Mektoub my love, immersion dans le tournage sétois

Mektoub my love, immersion dans le tournage sétois

En 2016, l’auteur de cet article a croisé le chemin de l’équipe de tournage de Mektoub my love. Entre Abdellatif Kechiche, sa dizaine de cadreurs et son chef déco, la Sétoise revenue en île singulière à l’été, a vu les rues de son enfance ressuscitée par ce plateau mêlant fiction et réalité. Récit.

 

 

Une composante purement méditerranéenne

 

Dix ans ont passé depuis le tournage de La Graine et le Mulet, mais à Sète, rien n’a changé ou presque. Dans le quartier des Quatre-ponts, à l’entrée est de la ville, les immeubles et commerces datant pour la plupart du siècle dernier sont encore debout. Des générations entières se sont faites ici, entre le célèbre Cadre Royal et le quai d’Alger, d’où l’on peut voir la mer s’étendre à perte de vue, rythmée par le balancier régulier des ferries voguant vers Tanger. Il y a bien eu cette vague de préemptions et ces réhabilitations qui tentent de donner à ce périmètre de l’île singulière la physionomie un peu impersonnelle des grands ensembles de promotion, mais dans l’ensemble, les rues ont gardé leur identité solaire.

C’est précisément là qu’est revenu tourner Abdelatif Kechiche, une décennie après La Graine et le Mulet. C’est là que le réalisateur originaire de Tunis a immortalisé cette substance méditerranéenne, noyée par le soleil et cette polyphonie perpétuelle, sans cesse recommencée.  Mais il ne s’agit pas de donner une suite à l’épopée de Slimane Beiji, dont la frêle silhouette courant après des adolescents ayant volé sa mobylette répondait dans la dernière scène du long métrage, à l’épuisante beauté d’une jeune femme perpétrant une danse du ventre tellurique. Cette fois, c’est l’adaptation du roman de François Bégaudeau « La Blessure, la vraie », ancrée dans la nostalgie de l’été 1986, que Kechiche réalise.

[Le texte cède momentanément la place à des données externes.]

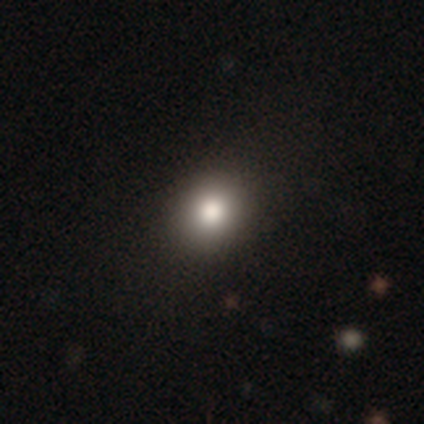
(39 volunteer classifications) This is likely a smooth galaxy (77%). How rounded: clearly round (90%). Merging: clearly none (94%).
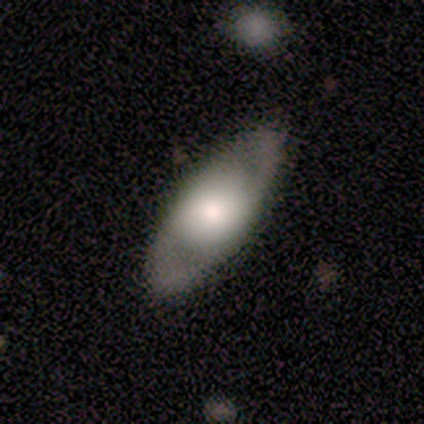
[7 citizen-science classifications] smooth 57%, featured or disk 29%, star or artifact 14%. Down the decision tree: how rounded — in between (75%); merging — none (100%).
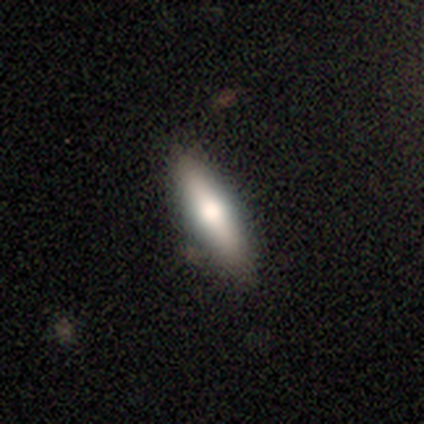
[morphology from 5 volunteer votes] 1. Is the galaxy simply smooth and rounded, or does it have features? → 60% smooth, 40% featured or disk, 0% star or artifact.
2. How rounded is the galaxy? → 67% cigar-shaped, 33% in between, 0% round.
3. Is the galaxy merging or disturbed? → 100% none, 0% minor disturbance, 0% major disturbance, 0% merger.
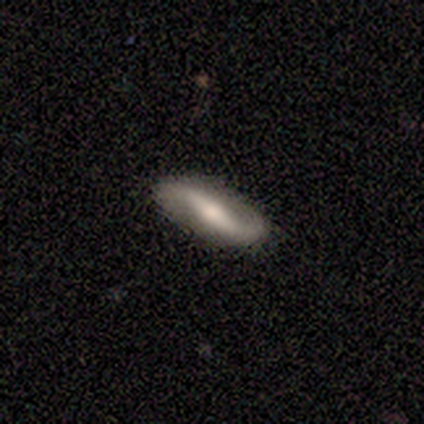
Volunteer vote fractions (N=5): smooth-or-featured: featured or disk: 80% | smooth: 20% | star or artifact: 0%
  disk-edge-on: no: 100% | yes: 0%
    bar: strong: 75% | weak: 25% | no: 0%
    has-spiral-arms: yes: 100% | no: 0%
      spiral-winding: loose: 100% | tight: 0% | medium: 0%
      spiral-arm-count: 2: 100% | 1: 0% | 3: 0% | 4: 0% | more than 4: 0% | can't tell: 0%
    bulge-size: moderate: 75% | small: 25% | dominant: 0% | large: 0% | none: 0%
  merging: none: 80% | minor disturbance: 20% | major disturbance: 0% | merger: 0%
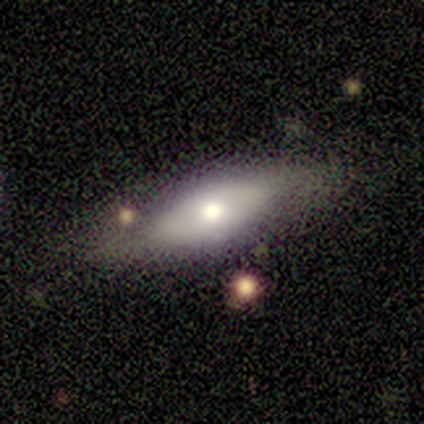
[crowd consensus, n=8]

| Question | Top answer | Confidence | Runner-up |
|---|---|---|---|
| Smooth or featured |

Un choix cohérent, pour celui qui a bouleversé le coeur des Sétois, par un soucis du détail qui transforme le trivial en sublime, l’imperceptible écume en chef-d’oeuvre sonore et visuel. Dans l’immersion populaire, l’obstination à filmer une Méditerranée brute, nostalgique, le cinéaste pourrait d’ailleurs se revendiquer de la lignée d’Arte Povera.

 

Kechiche et les Sétois des 4 Ponts

 

Cette habileté à filmer une Méditerranée unique et plurielle vaut donc à Kechiche un accueil à bras ouverts de la part de la municipalité comme des habitants. Quand il est revenu dans le quartier des Quatre Ponts, fin août, la production n’a eu aucun mal à convaincre les gérants de bars de jouer les figurants. A l’angle du quai d’Alger et de la rue Lazare Carnot, chez Maryse et Lulu comme au Monaco, le temps n’a pas altéré la verve des patrons qui prennent le tournage très à coeur, quitte à récupérer les coordonnées des ceux qui voudraient bien « tourner avec Kechiche ». A la nuit tombée, de jeunes gens fringants, cheveux gominés et perfecto sur le dos s’affrontent autour du babyfoot flanqué dans la salle de Chez Maryse et Lulu. Les caméras tournent une partie de la nuit, au gré des allers et venues de véritables clients qui rentrent parfois dans le champs, tant la scène s’intègre dans le décor habituel. Certains se demandent parfois pourquoi deux cabines téléphoniques ont réapparues sur le quai, quand d’autres prennent leurs marques au beau milieu du plateau et promettent de ne pas parler trop fort entre deux claps.

 

Pas de périmètre clos pour ce tournage qui ravit les Sétois. Derrière le comptoir du Monaco qu’elle tient depuis des décennies avec son époux, l’élégante Sylvie apprécie la venue de ce visiteur particulier dont elle connaît l’oeuvre et le palmarès. Elle a déjà veillé jusqu’à 4h du matin, assistant aux longues prises du réalisateur dont l’exigence engendre des scènes d’une pertinence rare. Un après-midi où il manquait deux figurants pour une scène d’extérieur, c’est tout naturellement qu’elle a proposé aux voisins résidant au dessus de l’établissement de participer. « C’est au soleil et pour Kechiche. Ils ont accepté »  explique t-elle. Il faut reconnaître que la simple évocation du nom du réalisateur agit comme un véritable sésame.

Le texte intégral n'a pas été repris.